* [Belge alıntısı]
##########
Görüntülediğiniz mahkeme kararı henüz kesinleşmemiştir. Yararlı olması amacıyla eklenmiştir.
T.C. ANKARA BÖLGE ADLİYE MAHKEMESİ
26. HUKUK DAİRESİ Esas-Karar No: 2023/760 – 2023/931
T.C.
ANKARA
BÖLGE ADLİYE MAHKEMESİ
26. HUKUK DAİRESİ
ESAS NO : 2023/760
KARAR NO : 2023/931
T Ü R K M İ L L E T İ A D I N A
K A R A R
BAŞKAN :
ÜYE :
ÜYE :
KATİP :
İNCELENEN KARARIN
MAHKEMESİ : ANKARA 4. ASLİYE TİCARET MAHKEMESİ
TARİHİ : 01/06/2023
NUMARASI : 2023/283 Esas 2023/427 Karar
DAVACI :
VEKİLLERİ :
DAVALI :
VEKİLLERİ :
DAVANIN KONUSU : Trafik Kazası Nedeniyle Maddi Tazminat
KARAR TARİHİ : 17/11/2023
GEREKÇELİ KARAR
YAZILMA TARİHİ :11/12/2023
Mahalli mahkemesince verilen karara karşı davacı vekili tarafından süresi içinde istinaf kanun yoluna başvurulmuş olup, başvuru şartlarının yerine getirildiği dosya üzerinde yapılan ön inceleme ile anlaşılmakla yapılan istinaf incelemesi sonunda;
TARAFLARIN İDDİA VE SAVUNMALARI;
Davacı vekili, 09.04.2015 tarihinde davalı sigorta şirketine zorunlu mali sorumluluk sigortası ile sigortalı … plakalı araç sürücüsünün davacı yayaya çarpması sonucu meydana gelen kazada davacının yaralandığını, davacının %25 oranında sürekli maluliyetinin olduğunu, Düzce Cumhuriyet Başsavcılığının 2015/4615 sayılı dosyasında soruşturmanın yürütüldüğünü belirterek fazlaya ilişkin hakları saklı kalmak kaydıyla şimdilik 50,00 TL geçici iş göremezlik, 50,00 TL bakıcı gideri ve 100,00 TL sürekli iş göremezlik olmak üzere 200,00 TL maddi tazminatın HMK’nın 107. maddesi uyarınca belirsiz alacak davası olarak temerrüd tarihinden itibaren avans faizi ile birlikte davalıdan tahsiline karar verilmesini talep etmiştir.
Davalı vekili, davaya konu kaza üzerinden 8 yıldan fazla süre geçtiği için davacının taleplerinin zamanaşımına uğradığını, davalı şirketin sorumluluğunun poliçe limiti ile sınırlı ve sigortalının kusurlu olması halinde olduğunu, davaya konu kazada sigortalı araç sürücüsünün kusursuz olduğunu, 15.05.2015 tarihli uzlaştırma raporu gözetilerek uzlaşma nedeniyle davanın reddinin gerektiğini, soruşturma dosyasının dosya içerini getirtilmesini, davacıya gelir bağlanıp bağlanmadığının araştırılmasını, Trafik İhtisas Dairesinden kusur raporu, Adli Tıp Kurumundan maluliyet raporu, aktüer bilirkişiden hesap raporu alınmasını, tazminat belirlenirken asgari ücretin baz alınmasını, geçici iş göremezlik tazminatı ve bakıcı giderlerinin teminat kapsamında olmadığını, dava tarihinden itibaren yasal faize hükmedilebileceğini, davanın reddini savunmuştur.
##########
[Veri kümesi alıntısı]
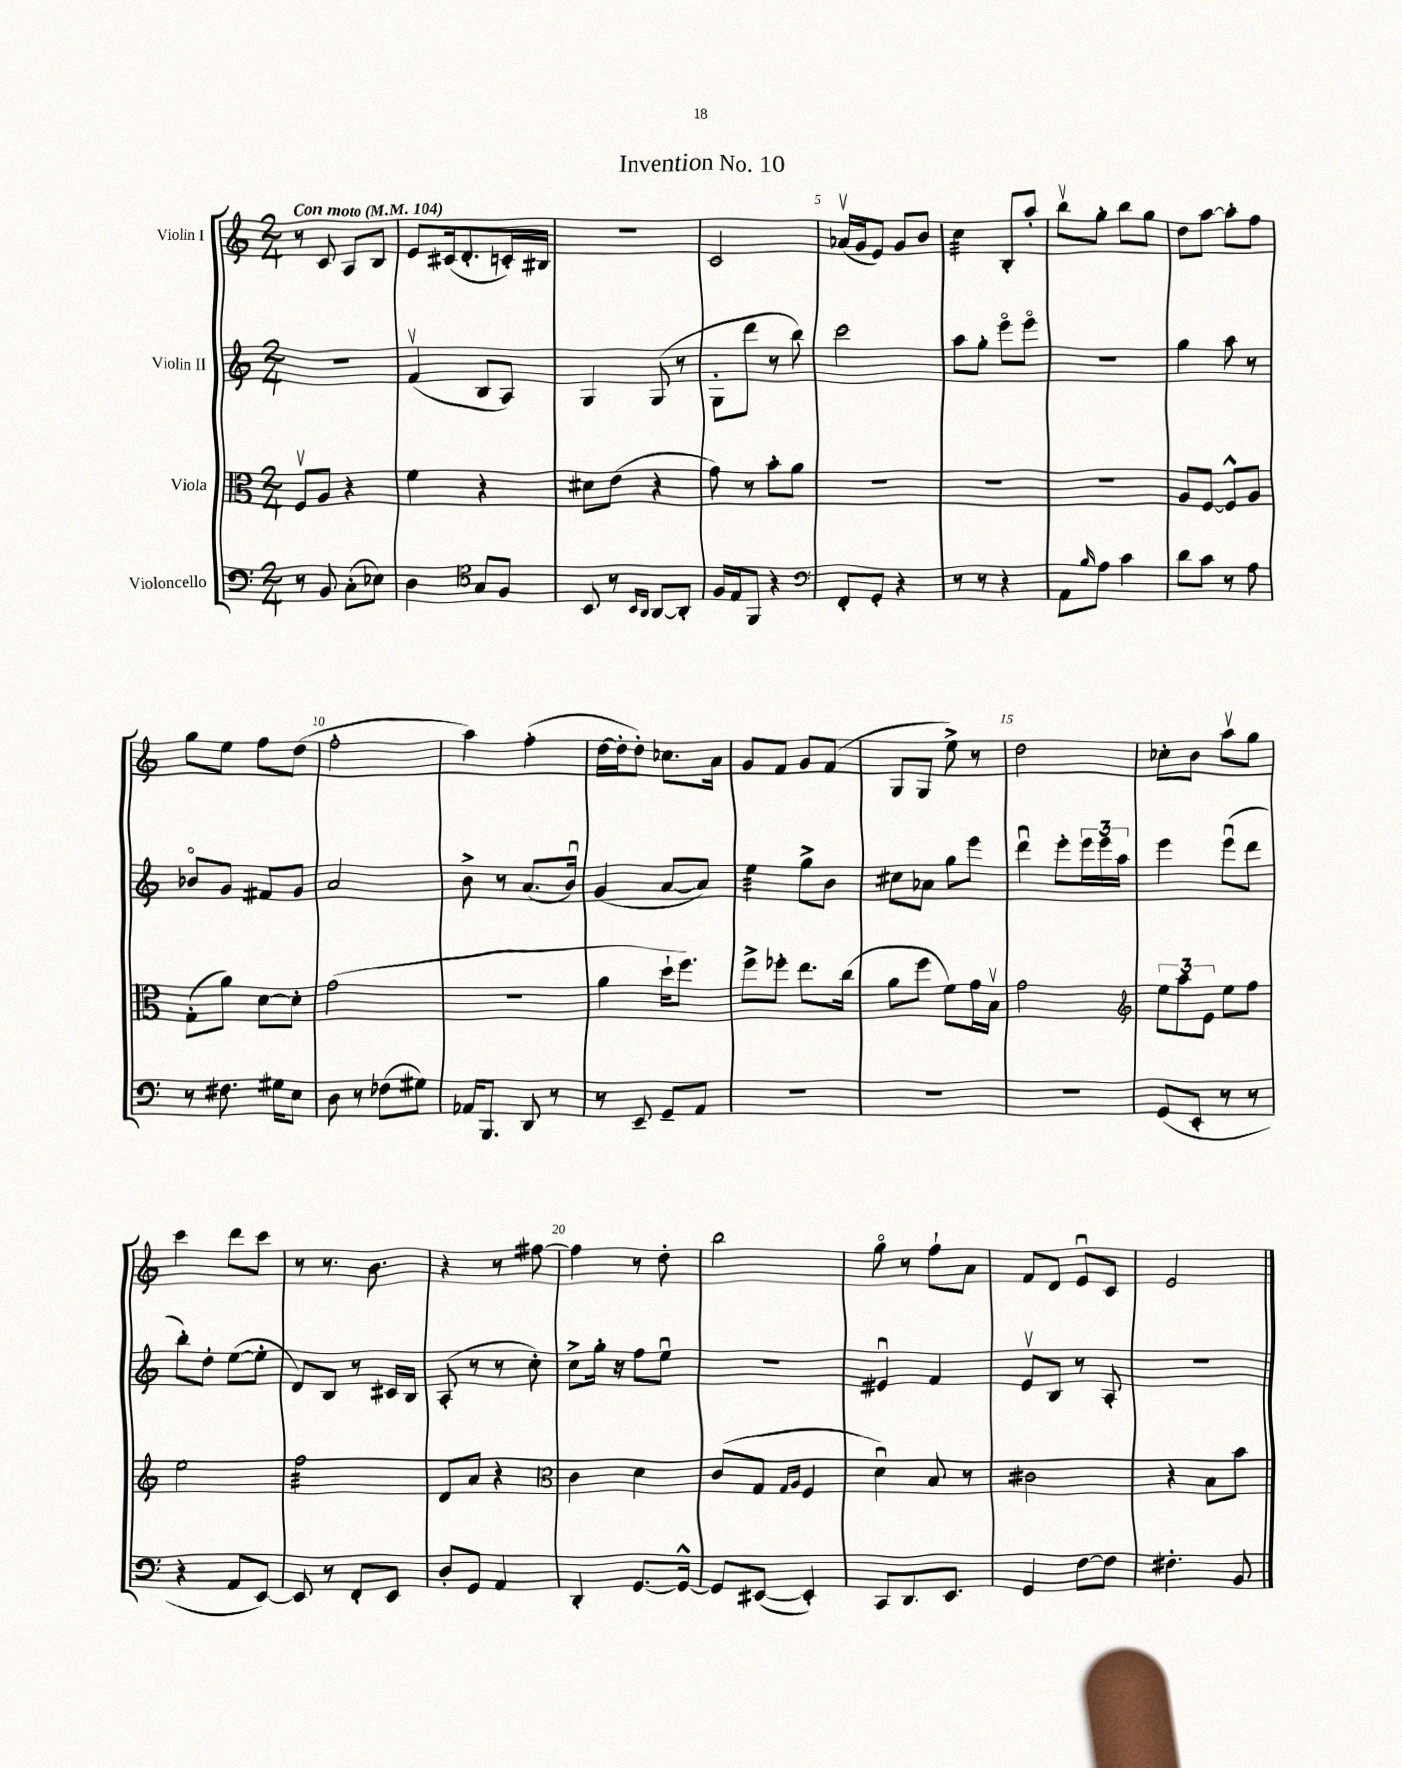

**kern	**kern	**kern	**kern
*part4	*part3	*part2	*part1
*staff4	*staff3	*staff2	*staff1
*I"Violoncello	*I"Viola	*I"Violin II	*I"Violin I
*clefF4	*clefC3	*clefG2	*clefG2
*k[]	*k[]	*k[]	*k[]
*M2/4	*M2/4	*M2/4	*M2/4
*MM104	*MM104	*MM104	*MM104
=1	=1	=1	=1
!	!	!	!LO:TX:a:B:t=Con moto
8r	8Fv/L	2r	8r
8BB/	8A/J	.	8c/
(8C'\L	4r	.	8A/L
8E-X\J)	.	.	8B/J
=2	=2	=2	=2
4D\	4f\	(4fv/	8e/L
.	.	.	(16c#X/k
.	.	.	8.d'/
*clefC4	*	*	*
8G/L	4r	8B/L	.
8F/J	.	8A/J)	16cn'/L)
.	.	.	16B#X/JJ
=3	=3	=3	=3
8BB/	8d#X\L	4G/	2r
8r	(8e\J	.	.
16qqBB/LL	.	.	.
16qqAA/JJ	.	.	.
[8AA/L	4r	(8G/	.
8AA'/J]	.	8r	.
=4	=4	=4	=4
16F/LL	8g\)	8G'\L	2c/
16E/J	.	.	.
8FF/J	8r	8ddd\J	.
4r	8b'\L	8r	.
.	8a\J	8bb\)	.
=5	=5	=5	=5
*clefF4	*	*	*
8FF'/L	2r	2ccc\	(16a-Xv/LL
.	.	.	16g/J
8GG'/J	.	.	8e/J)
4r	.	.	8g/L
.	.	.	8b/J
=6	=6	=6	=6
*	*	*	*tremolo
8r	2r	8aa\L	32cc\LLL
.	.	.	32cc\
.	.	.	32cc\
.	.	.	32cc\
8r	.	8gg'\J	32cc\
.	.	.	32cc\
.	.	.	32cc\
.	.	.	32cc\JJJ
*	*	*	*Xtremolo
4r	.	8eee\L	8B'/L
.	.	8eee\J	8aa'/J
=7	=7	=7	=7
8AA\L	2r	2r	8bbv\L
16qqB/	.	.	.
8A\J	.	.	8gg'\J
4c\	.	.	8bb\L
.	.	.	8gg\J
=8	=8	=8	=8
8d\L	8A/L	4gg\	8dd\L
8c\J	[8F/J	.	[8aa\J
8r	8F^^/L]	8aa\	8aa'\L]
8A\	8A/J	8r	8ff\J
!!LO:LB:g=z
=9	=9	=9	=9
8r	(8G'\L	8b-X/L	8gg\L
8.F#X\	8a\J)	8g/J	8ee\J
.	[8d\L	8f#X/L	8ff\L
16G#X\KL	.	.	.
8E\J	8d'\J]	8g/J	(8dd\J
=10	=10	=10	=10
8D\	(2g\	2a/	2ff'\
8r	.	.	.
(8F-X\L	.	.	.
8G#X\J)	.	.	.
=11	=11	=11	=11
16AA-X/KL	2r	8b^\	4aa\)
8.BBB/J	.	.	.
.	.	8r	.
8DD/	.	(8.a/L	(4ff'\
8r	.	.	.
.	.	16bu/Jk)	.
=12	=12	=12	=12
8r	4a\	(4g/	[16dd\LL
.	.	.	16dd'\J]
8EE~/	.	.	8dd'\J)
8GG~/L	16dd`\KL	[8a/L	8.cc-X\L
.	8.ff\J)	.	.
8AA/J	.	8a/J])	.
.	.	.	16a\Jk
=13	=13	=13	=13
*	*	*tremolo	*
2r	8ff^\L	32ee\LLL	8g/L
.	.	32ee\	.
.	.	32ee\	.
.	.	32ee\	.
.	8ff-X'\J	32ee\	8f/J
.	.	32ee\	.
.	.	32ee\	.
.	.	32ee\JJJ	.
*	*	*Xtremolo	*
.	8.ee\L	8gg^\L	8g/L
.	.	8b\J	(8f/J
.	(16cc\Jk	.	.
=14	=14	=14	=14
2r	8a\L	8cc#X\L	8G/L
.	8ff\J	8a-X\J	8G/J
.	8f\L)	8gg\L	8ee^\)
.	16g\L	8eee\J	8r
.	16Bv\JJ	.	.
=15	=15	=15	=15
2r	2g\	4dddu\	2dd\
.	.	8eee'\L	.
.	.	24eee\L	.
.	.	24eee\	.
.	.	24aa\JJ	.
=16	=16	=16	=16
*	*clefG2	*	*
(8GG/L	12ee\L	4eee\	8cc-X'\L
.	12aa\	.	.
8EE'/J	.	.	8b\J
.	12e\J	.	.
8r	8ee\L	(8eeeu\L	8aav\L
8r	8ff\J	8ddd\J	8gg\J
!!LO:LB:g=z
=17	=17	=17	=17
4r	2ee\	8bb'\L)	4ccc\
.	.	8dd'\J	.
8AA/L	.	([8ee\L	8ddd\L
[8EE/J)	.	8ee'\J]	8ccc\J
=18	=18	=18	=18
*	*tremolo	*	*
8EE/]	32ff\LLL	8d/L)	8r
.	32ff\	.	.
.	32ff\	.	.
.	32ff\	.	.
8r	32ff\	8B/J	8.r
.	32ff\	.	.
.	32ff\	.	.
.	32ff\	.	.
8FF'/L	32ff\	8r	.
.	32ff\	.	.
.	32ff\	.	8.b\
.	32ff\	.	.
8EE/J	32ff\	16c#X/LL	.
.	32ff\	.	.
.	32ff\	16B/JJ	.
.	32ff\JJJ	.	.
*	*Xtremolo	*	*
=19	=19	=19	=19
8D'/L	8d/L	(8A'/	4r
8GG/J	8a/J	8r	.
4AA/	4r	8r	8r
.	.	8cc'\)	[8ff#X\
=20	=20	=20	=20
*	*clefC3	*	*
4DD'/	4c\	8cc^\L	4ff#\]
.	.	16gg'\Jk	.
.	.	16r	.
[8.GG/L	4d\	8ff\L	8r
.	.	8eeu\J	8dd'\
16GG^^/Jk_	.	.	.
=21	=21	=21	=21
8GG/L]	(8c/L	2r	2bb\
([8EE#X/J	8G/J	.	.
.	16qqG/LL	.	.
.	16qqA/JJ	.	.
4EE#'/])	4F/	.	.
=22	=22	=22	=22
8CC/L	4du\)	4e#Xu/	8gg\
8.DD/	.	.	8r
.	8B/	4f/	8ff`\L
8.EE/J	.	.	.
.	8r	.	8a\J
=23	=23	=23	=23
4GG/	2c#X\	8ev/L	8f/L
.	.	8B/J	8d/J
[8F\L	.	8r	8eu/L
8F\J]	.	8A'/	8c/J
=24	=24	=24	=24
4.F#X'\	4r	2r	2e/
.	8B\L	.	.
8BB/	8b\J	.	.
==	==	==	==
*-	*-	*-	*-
##########
* [Alıştırma açıklaması]
Lütfen belge alıntısına göre davaya konu trafik kazasının hangi tarihte meydana geldiğini yazın.

* [Yanıt]
Kaza 09.04.2015 tarihinde meydana gelmiştir.